Records from a data source:

• • •

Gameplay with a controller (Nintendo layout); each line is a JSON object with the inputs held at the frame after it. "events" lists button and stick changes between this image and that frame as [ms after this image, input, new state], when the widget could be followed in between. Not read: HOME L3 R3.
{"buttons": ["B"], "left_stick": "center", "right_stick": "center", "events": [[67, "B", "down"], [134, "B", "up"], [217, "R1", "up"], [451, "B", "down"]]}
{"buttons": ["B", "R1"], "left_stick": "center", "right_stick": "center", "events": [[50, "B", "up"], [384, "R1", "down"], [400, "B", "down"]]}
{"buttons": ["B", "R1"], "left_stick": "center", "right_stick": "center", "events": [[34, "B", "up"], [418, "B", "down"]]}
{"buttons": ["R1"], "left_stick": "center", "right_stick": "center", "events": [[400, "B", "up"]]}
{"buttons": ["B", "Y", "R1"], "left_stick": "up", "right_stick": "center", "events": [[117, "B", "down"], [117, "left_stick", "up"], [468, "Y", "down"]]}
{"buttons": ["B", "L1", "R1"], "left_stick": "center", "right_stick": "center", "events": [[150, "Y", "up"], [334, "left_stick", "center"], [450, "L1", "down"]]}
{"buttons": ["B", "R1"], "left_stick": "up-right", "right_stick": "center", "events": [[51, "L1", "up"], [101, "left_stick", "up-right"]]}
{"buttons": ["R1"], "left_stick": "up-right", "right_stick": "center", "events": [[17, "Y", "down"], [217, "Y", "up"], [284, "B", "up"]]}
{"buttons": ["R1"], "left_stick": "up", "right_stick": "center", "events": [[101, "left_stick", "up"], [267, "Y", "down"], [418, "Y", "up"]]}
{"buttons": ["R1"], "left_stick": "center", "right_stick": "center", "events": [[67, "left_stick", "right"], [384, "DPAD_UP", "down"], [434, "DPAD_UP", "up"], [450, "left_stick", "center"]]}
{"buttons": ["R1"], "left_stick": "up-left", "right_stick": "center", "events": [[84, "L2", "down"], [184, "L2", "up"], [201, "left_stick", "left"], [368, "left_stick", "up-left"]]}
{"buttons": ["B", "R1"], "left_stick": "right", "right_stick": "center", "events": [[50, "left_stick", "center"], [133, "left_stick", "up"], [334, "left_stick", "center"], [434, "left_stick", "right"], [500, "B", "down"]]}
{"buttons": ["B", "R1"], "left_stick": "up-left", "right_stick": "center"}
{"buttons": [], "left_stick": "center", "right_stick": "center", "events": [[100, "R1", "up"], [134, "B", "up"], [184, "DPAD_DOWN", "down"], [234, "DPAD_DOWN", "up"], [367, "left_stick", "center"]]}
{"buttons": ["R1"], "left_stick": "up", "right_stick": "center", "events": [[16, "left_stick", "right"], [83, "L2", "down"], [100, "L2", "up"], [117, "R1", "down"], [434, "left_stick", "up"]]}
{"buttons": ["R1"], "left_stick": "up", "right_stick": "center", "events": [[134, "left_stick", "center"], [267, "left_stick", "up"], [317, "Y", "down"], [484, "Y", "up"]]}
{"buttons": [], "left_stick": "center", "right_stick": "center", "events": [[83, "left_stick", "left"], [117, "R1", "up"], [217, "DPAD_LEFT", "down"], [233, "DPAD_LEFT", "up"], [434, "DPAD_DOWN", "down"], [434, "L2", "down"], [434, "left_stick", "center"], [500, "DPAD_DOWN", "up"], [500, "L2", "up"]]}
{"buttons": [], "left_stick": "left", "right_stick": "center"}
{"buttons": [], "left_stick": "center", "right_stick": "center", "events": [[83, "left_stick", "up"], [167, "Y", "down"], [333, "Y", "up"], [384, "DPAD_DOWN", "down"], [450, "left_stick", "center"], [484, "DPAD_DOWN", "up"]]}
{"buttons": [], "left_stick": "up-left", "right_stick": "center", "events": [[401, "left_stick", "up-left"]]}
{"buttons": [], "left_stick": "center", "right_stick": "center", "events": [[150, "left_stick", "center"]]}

• • •

The answer must be an exact reproduction of all the records.

Gameplay with a controller (Nintendo layout); each line is a JSON object with the inputs held at the frame after it. "events" lists button and stick changes between this image and that frame as [ms after this image, input, new state], when the widget could be followed in between. Not read: HOME L3 R3.
{"buttons": ["B"], "left_stick": "center", "right_stick": "center", "events": [[67, "B", "down"], [134, "B", "up"], [217, "R1", "up"], [451, "B", "down"]]}
{"buttons": ["B", "R1"], "left_stick": "center", "right_stick": "center", "events": [[50, "B", "up"], [384, "R1", "down"], [400, "B", "down"]]}
{"buttons": ["B", "R1"], "left_stick": "center", "right_stick": "center", "events": [[34, "B", "up"], [418, "B", "down"]]}
{"buttons": ["R1"], "left_stick": "center", "right_stick": "center", "events": [[400, "B", "up"]]}
{"buttons": ["B", "Y", "R1"], "left_stick": "up", "right_stick": "center", "events": [[117, "B", "down"], [117, "left_stick", "up"], [468, "Y", "down"]]}
{"buttons": ["B", "L1", "R1"], "left_stick": "center", "right_stick": "center", "events": [[150, "Y", "up"], [334, "left_stick", "center"], [450, "L1", "down"]]}
{"buttons": ["B", "R1"], "left_stick": "up-right", "right_stick": "center", "events": [[51, "L1", "up"], [101, "left_stick", "up-right"]]}
{"buttons": ["R1"], "left_stick": "up-right", "right_stick": "center", "events": [[17, "Y", "down"], [217, "Y", "up"], [284, "B", "up"]]}
{"buttons": ["R1"], "left_stick": "up", "right_stick": "center", "events": [[101, "left_stick", "up"], [267, "Y", "down"], [418, "Y", "up"]]}
{"buttons": ["R1"], "left_stick": "center", "right_stick": "center", "events": [[67, "left_stick", "right"], [384, "DPAD_UP", "down"], [434, "DPAD_UP", "up"], [450, "left_stick", "center"]]}
{"buttons": ["R1"], "left_stick": "up-left", "right_stick": "center", "events": [[84, "L2", "down"], [184, "L2", "up"], [201, "left_stick", "left"], [368, "left_stick", "up-left"]]}
{"buttons": ["B", "R1"], "left_stick": "right", "right_stick": "center", "events": [[50, "left_stick", "center"], [133, "left_stick", "up"], [334, "left_stick", "center"], [434, "left_stick", "right"], [500, "B", "down"]]}
{"buttons": ["B", "R1"], "left_stick": "up-left", "right_stick": "center"}
{"buttons": [], "left_stick": "center", "right_stick": "center", "events": [[100, "R1", "up"], [134, "B", "up"], [184, "DPAD_DOWN", "down"], [234, "DPAD_DOWN", "up"], [367, "left_stick", "center"]]}
{"buttons": ["R1"], "left_stick": "up", "right_stick": "center", "events": [[16, "left_stick", "right"], [83, "L2", "down"], [100, "L2", "up"], [117, "R1", "down"], [434, "left_stick", "up"]]}
{"buttons": ["R1"], "left_stick": "up", "right_stick": "center", "events": [[134, "left_stick", "center"], [267, "left_stick", "up"], [317, "Y", "down"], [484, "Y", "up"]]}
{"buttons": [], "left_stick": "center", "right_stick": "center", "events": [[83, "left_stick", "left"], [117, "R1", "up"], [217, "DPAD_LEFT", "down"], [233, "DPAD_LEFT", "up"], [434, "DPAD_DOWN", "down"], [434, "L2", "down"], [434, "left_stick", "center"], [500, "DPAD_DOWN", "up"], [500, "L2", "up"]]}
{"buttons": [], "left_stick": "left", "right_stick": "center"}
{"buttons": [], "left_stick": "center", "right_stick": "center", "events": [[83, "left_stick", "up"], [167, "Y", "down"], [333, "Y", "up"], [384, "DPAD_DOWN", "down"], [450, "left_stick", "center"], [484, "DPAD_DOWN", "up"]]}
{"buttons": [], "left_stick": "up-left", "right_stick": "center", "events": [[401, "left_stick", "up-left"]]}
{"buttons": [], "left_stick": "center", "right_stick": "center", "events": [[150, "left_stick", "center"]]}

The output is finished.